Kneeling Face Down Stretch (Frog Pose)

This kneeling face-down stretch which is also known as the frog pose is great for your hip adductors. Its purpose is to open up your hips.

To do this stretch kneel face down with your legs straight behind your knees. You need to support your body’s weight with your elbows and hold your hands together.

You should slowly open your legs as far as they can stretch and then hold this for 30 seconds to a minute.

If you’re confused about the position just think that you need to be in the shape of a frog, hence why it’s named the ‘frog pose’.

Wide knees squat stretch

You should start this stretch by standing with your knees wide apart and making sure your feet are pointing diagonally. Then, squat down with your knees and place either hand on the same knee to hold your weight. Lean into the stretch and hold this for 30 seconds.

Upper Body & Core

Whilst it’s good to focus on your lower body, you shouldn’t forget about stretching the muscles in your upper body. 
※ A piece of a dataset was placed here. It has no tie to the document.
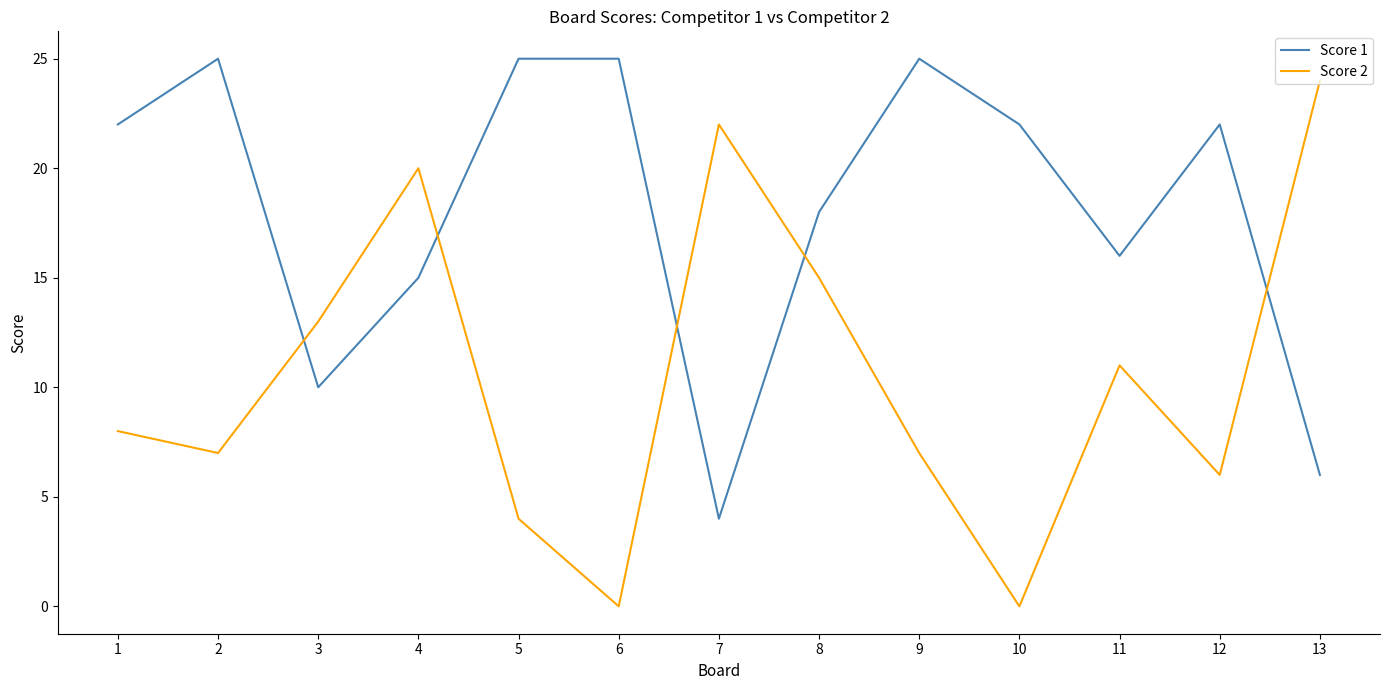

Is this an area chart (filled region under the line)?

No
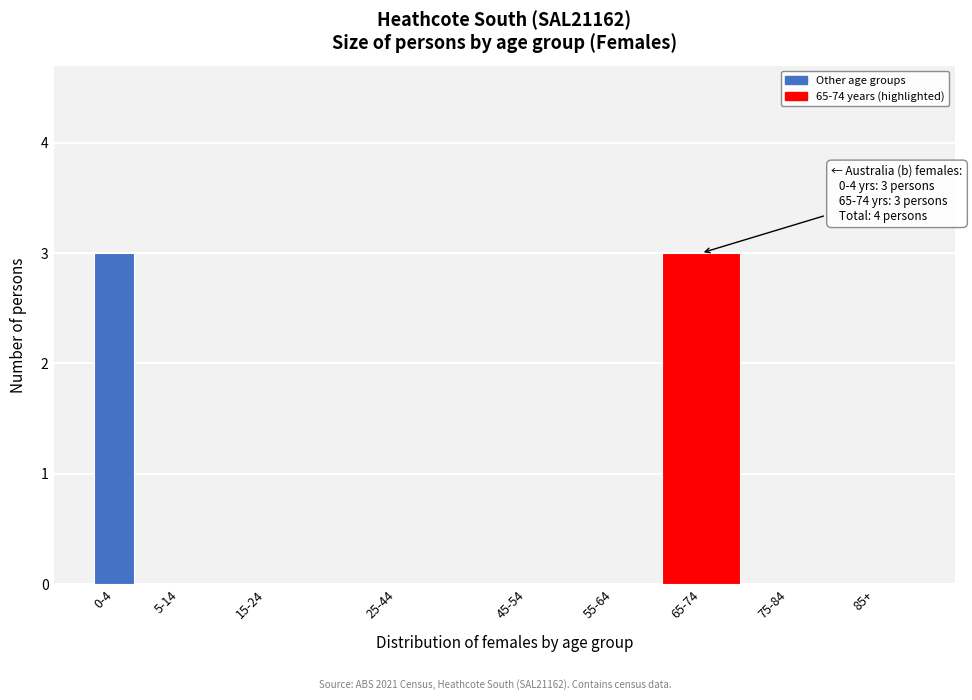

Reading left to right, extract all data points from this chart.

0-4=3	5-14=0	15-24=0	25-44=0	45-54=0	55-64=0	65-74=3	75-84=0	85+=0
Cross Arm Shoulder Stretch

Place one arm straight across your body and lock the elbow in place with the other arm as seen in the image below. Hold that for 30 seconds and then do the same with the other arm.

As well as stretching your shoulders it also stretches your bicep. It’s a common stretch in a lot of sports so we’re sure you’ve seen it before.
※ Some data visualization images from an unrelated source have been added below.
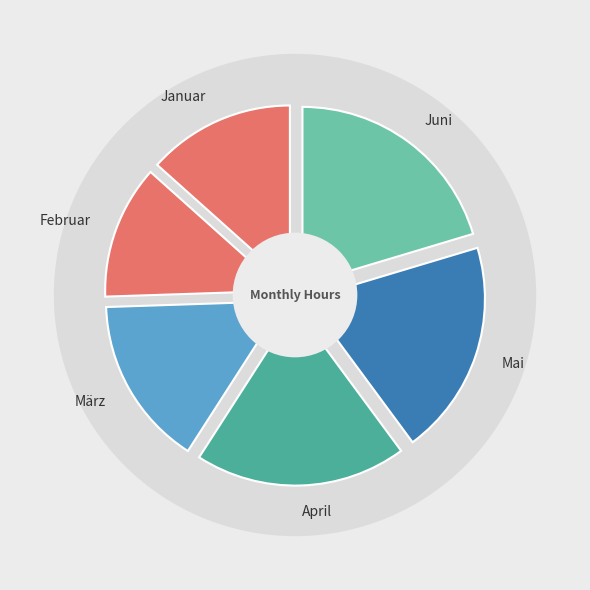

What percentage is the Februar slice, to the nearest percent?

12%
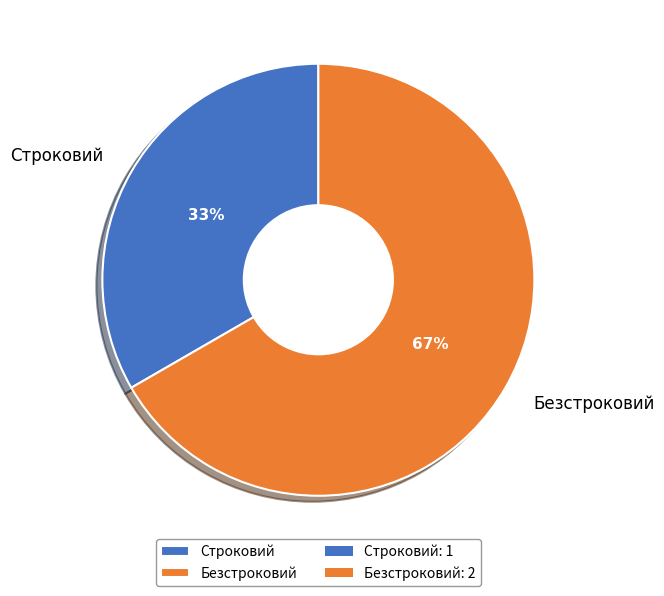

The Безстроковий slice represents 57% of the pie. True or false?

False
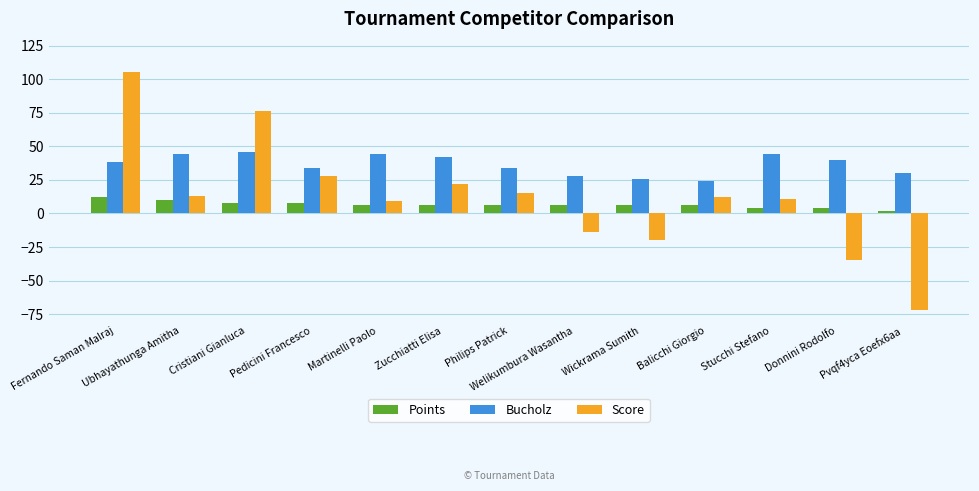

What value does the Score series have at Cristiani Gianluca?

76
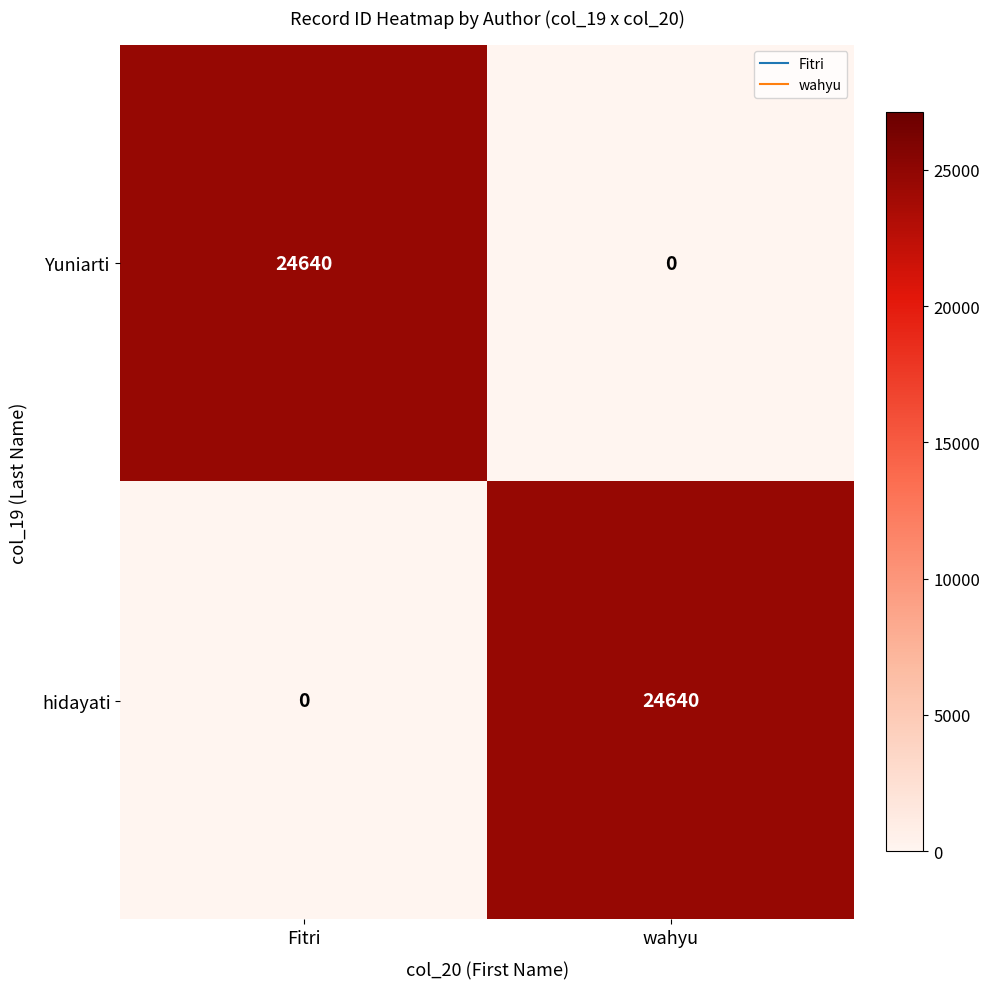

Rank the series at Fitri from lowest to highest value.

hidayati, Yuniarti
Lower shoulder and tricep stretch

To start with this lower shoulder and tricep stretch reach for the sky, like Woody in Toy Story. Then, bend your elbow and place the palm of your hand on your back. Grab the bent elbow with your other arm and hold it there.

To increase the stretch, you can pull the elbow behind the head but make sure you don’t overstretch as you could damage your shoulder muscles.

Here’s a video demonstration for your benefit.

Muay Thai Stretches FAQs

Is stretching important for Muay Thai?

Yes, stretching is important for people that train Muay Thai. The more flexible you are the better range of movement you’ll have. You should do both a warm-up stretch after some light running or jumping rope and a post-workout stretch too.

How do I loosen my hips?

You can loosen your hips by regularly stretching both your hip flexors and adductors. Start with the kneeling hip flexor stretch, butterfly stretch, kneeling face down stretch, and wide knees squat stretch.

Once you see progress, you can then start adding more advanced splits stretches and other hip stretches.

How do you get flexible in Muay Thai?

Doing Muay Thai stretches every day is the best way to become more flexible with a focus on this martial art. Even if you don’t stretch every day, turning up for training at least three times a week will help you progress. But at a slower rate compared to if you did more.

Though, make sure you don’t overdo it and cause yourself an injury.

Do I need to be flexible to do Muay Thai?

You don’t need to be super flexible to do Muay Thai, but it will help if you are. When I started Muay Thai, I wasn’t the most flexible person in the class but it didn’t matter as I could still knee and kick but to my beginner level.

Others that had been training longer with better flexibility could kick higher and had a better range of movement. But, don’t let not being flexible stop you from starting, it’s a learning journey you’re on.

Should I stretch before or after Muay Thai?

Ideally, you’d stretch both before and after Muay Thai training. It’s best to do a light warm-up to get the blood flowing around your body, either by jogging or jumping rope.

After this is the best time to stretch your muscles before you get into pad and bag work, plus sparring.

I like to stretch after a session too, especially the muscles that I know take longer to recover. A post-workout stretch can help with recovery time and loosen your muscles after intense training.